The far right Golden Dawn party gets special attention of Western media nowadays. It’s has existed for almost thirty years but only now, at the times of crisis aggravation, has started to increase the number of supporters, mainly representing discontented youth destitute of employment, social benefits, stipends. Having refused Neo – Nazi rhetoric in recent years this political group has focused on economy, fight against corruption and immigration – the issues acute for and understandable to every Greek. Today the Greek Neo-Right of the Golden Dawn stand against immigrant flows to Greece, support toughening immigration laws. “Greece for the Greeks. Foreigners, all out!” – that’s what their slogans are like.

According to the New York Times, the Golden Dawn is the only Greek party that is not afraid to stage noisy manifestations on the streets of Hellas, any accident involving immigrants is an occasion. The Golden Dawn advocates enjoy wide support in central areas of Athens crowded with illegal immigrants. The party members harshly criticize economic austerity, they demand nationalization of banks and natural resources, introduction of autarchy as a system of management, when the country produces all it needs and consumes its own production. Many are ready to give their votes to the Golden Dawn as a gesture of protest against the parties that the voters are rather fed up with.

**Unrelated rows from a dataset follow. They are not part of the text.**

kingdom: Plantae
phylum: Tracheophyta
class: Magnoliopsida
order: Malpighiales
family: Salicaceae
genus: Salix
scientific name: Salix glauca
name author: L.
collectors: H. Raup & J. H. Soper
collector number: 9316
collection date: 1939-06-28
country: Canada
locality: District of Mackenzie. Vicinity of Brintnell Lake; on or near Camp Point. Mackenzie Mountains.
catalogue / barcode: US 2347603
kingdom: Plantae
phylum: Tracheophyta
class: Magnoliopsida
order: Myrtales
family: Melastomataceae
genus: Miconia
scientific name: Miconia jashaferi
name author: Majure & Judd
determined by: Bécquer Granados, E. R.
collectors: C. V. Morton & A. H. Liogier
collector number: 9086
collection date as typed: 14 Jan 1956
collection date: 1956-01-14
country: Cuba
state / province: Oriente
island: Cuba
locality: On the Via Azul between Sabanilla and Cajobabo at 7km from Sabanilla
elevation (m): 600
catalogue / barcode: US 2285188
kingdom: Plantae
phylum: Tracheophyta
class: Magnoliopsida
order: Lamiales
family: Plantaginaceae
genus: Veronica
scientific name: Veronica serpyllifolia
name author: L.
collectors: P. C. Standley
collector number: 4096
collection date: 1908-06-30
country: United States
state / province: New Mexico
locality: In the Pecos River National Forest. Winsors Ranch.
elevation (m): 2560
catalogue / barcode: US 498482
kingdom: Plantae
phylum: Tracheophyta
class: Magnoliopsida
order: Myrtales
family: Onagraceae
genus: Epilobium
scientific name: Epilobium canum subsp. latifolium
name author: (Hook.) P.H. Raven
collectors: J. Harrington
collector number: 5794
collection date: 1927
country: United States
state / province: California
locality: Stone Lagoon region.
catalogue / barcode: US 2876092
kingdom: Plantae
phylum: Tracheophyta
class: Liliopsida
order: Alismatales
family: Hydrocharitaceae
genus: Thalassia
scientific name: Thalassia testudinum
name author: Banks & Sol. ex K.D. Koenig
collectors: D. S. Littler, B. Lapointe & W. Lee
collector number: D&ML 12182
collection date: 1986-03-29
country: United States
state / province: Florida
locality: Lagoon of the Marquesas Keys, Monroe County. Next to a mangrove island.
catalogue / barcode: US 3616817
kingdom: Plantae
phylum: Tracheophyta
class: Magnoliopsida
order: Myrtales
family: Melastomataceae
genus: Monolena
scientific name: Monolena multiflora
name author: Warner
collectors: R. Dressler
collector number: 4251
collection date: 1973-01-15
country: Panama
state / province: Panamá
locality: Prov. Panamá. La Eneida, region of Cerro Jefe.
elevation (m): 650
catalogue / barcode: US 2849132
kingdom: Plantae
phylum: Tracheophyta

The radical right-wing Popular Orthodox Rally (LAOS), that is frequently compared with the French National Front of Marine Le Pen, may also get into the parliament. Its ideology is a combination of traditional Greek nationalism, Greek Orthodoxy, anti-globalism, anti-Islamism and Euroscepticism. The Popular Orthodox Rally stands against illegal immigration seeing it as the main factor spurring crime and unemployment growth. It criticizes European integration, predicts loss of sovereignty and establishment of “new totalitarianism” on the continent. The party leader Giorgos Karatzaferis has already blamed Germany for getting the whole European Union “under the German boot” – these accusations are not destitute of substantiation in the eyes of the Greeks. Karatzaferis is not alone in his views. Anti German sentiment is widely spread among the majority of Greeks. The whole Greece was shocked by the German finance minister Wolfgang Schäuble’s statement that the Greeks would have to partially lose its independence to get out of crisis. The German editions are full of calls to make Greece sell its islands, the Acropolis of Athens and all the cultural heritage to pay off debts to foreign money-lenders. The Greek companies get bankrupt, they have nowhere to go for money. Every day foreign investors, first of all the German ones, buy cheap land, energy producing companies, factories, mines, airports, roads, banks, ports.

The prolonged economic crisis makes Greece more radical. The time of moderate political parties appears to be over. The political situation gets more heated. The Greeks are not ready to tighten the belts more and more as years go by – as they see it, it’s the government, not the people, who should be made responsible for economic policy errors or banal theft. The people refuse to understand why the crucial issue of their readiness to acquire new credits has not been submitted to national referendum. They are inclined to think the greedy government swindled them out of money colluding with foreign creditors. Having lost economic sovereignty Greece may be destitute of political sovereignty and part of territory now. The demands to give away the Greek islands to pay off credits are becoming louder abroad!

The question comes up: who provides funds for the Golden Dawn party, that is notorious for its Nazi past, and why the Western media gives it so much attention? Isn’t it for the purpose of presenting Greece as a “fascist state” when the X hour comes and prepare the public opinion for the occupation of the country in case it refuses to pay off its multibillion debts? It won’t take long to find a pretext: the protection of property going into the hands of international financiers as debt compensation.

The Greece’s destiny is sad – the destiny of the country that is the cradle of democracy and the place of Europe’s birth in ancient times. If people could draw the lessons, the Hellas of today would be a good experience to take into consideration by the countries that today strive to join the European Union and “become rich”. The Brussels bureaucracy sees the EU member countries as corporations to be made bankrupt, split up, swallowed up… Not long ago Greece marked the anniversary of liberation from the yoke of the Ottoman empire and becoming independent in 1821. Is it on the way of losing independence again – this time to nationless Eurocorporation?